*** Block opens ***

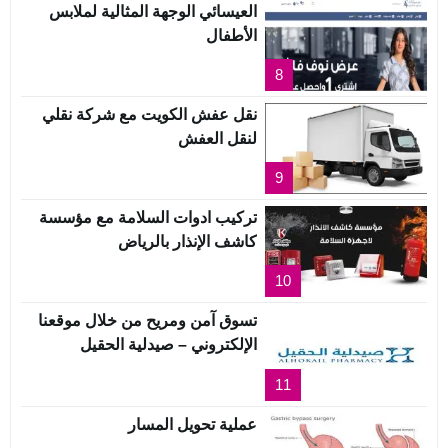
العيسائي الوجهة المثالية لملابس
الأطفال
8
نقل عفش الكويت مع شركة نقلي
لنقل العفش
9
تركيب ادوات السلامة مع مؤسسة
كاشف الإنذار بالرياض
10
تسوق آمن ومريح من خلال موقعنا
الإلكتروني – صيدلية الحقيل
11
عملية تحويل المسار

*** Block closes ***

PROBLEM DETAILS:
Reproduce the text of the data above word for word, keeping the original line breaks and leaving out the pictures.

SOLUTION FOR THIS EXERCISE:
العيسائي الوجهة المثالية لملابس
الأطفال
8
نقل عفش الكويت مع شركة نقلي
لنقل العفش
9
تركيب ادوات السلامة مع مؤسسة
كاشف الإنذار بالرياض
10
تسوق آمن ومريح من خلال موقعنا
الإلكتروني – صيدلية الحقيل
11
عملية تحويل المسار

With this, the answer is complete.